(Image change detection data)
/---
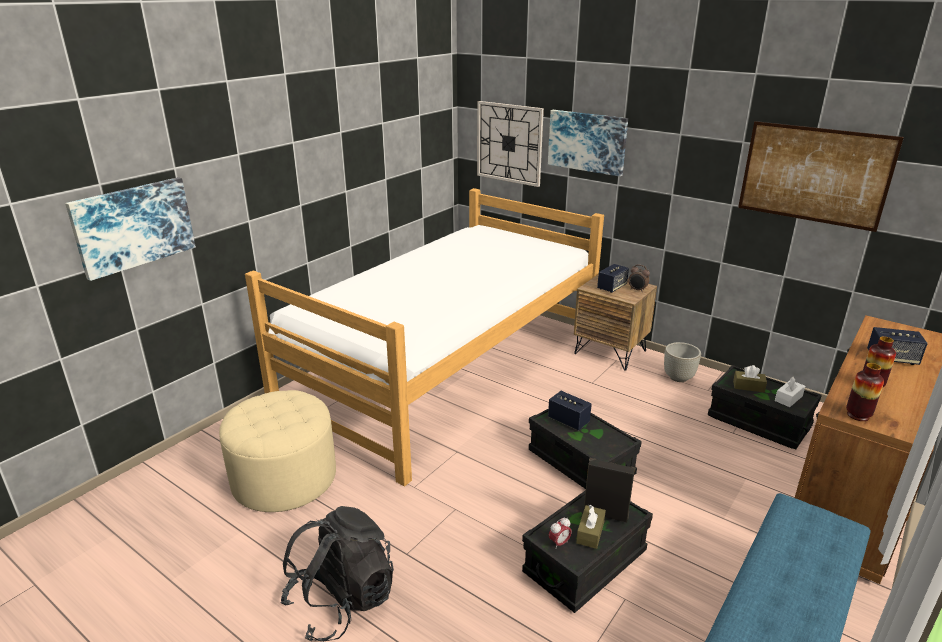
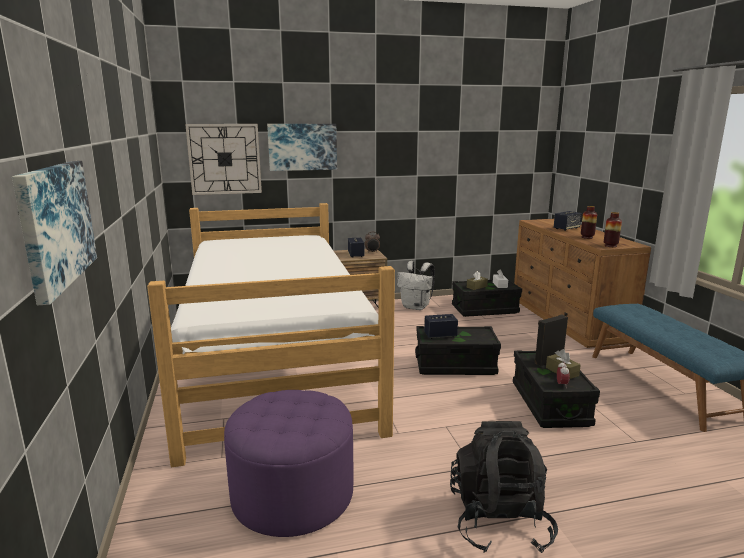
camera: 50 degrees left, 10 degrees down
(284, 478) = (292, 494): beige ottoman -> purple ottoman
(679, 378) = (416, 307): grey planter -> white backpack
(814, 175) = (463, 145): picture -> none

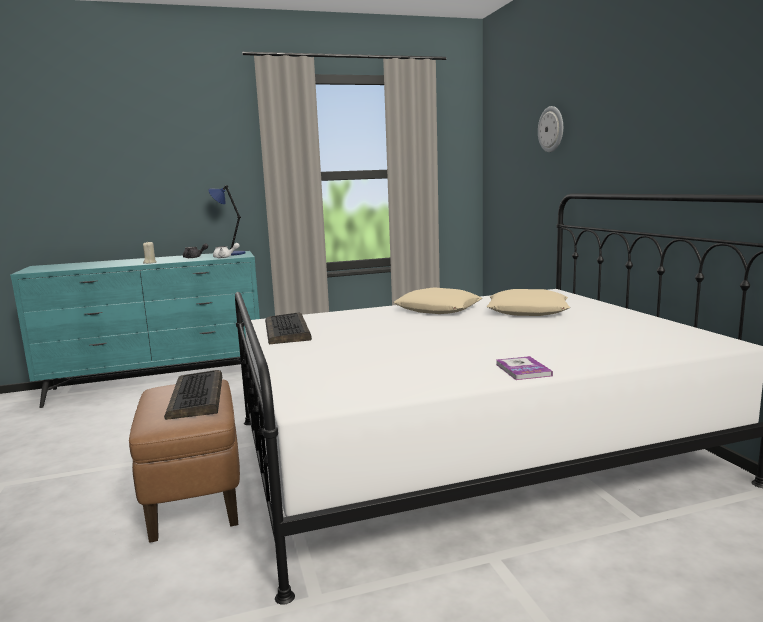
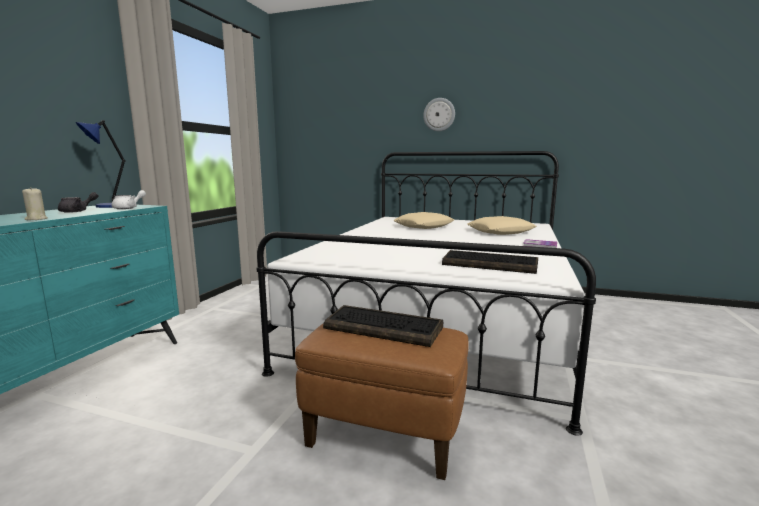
camera: 55 degrees left, 0 degrees up
(288, 331) = (346, 260): keyboard -> keyboard (491, 264)
(438, 309) = (376, 232): beige pillow -> beige pillow (500, 231)
(551, 129) = (365, 108): wall clock -> wall clock (439, 114)

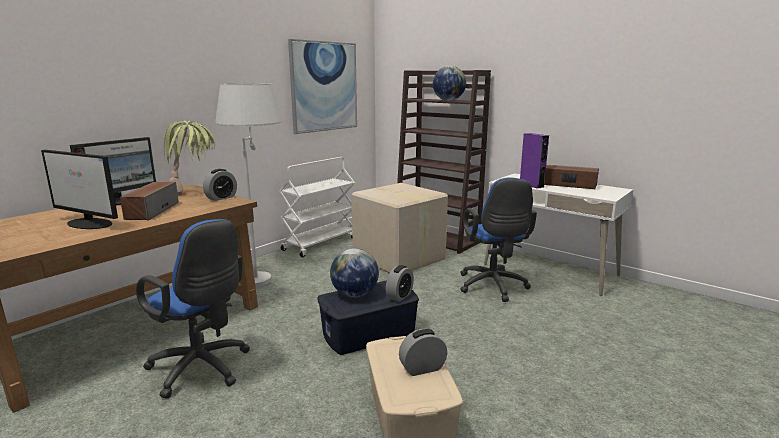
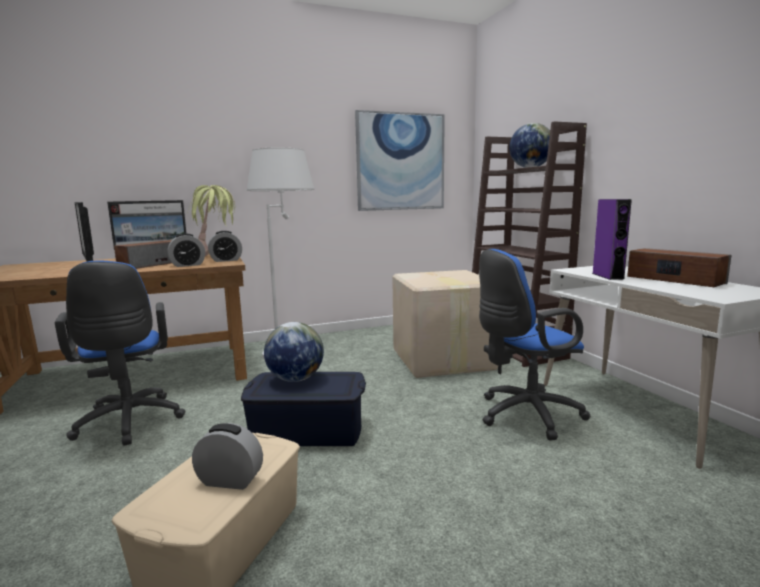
camera: 30 degrees right, 5 degrees down
(320, 243) = (379, 332): white cart -> none
(399, 296) = (337, 391): alarm clock -> alarm clock (187, 265)
(493, 287) = (524, 415): blue office chair -> blue office chair turned 45 degrees clockwise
\---
Instructions to follow
For this answer, return word for word the lines from the first line of the records through the line containing "(320, 243) = (379, 332): white cart -> none". Omit the pictures.

Problem solution
camera: 50 degrees left, 10 degrees down
(284, 478) = (292, 494): beige ottoman -> purple ottoman
(679, 378) = (416, 307): grey planter -> white backpack
(814, 175) = (463, 145): picture -> none

camera: 55 degrees left, 0 degrees up
(288, 331) = (346, 260): keyboard -> keyboard (491, 264)
(438, 309) = (376, 232): beige pillow -> beige pillow (500, 231)
(551, 129) = (365, 108): wall clock -> wall clock (439, 114)

camera: 30 degrees right, 5 degrees down
(320, 243) = (379, 332): white cart -> none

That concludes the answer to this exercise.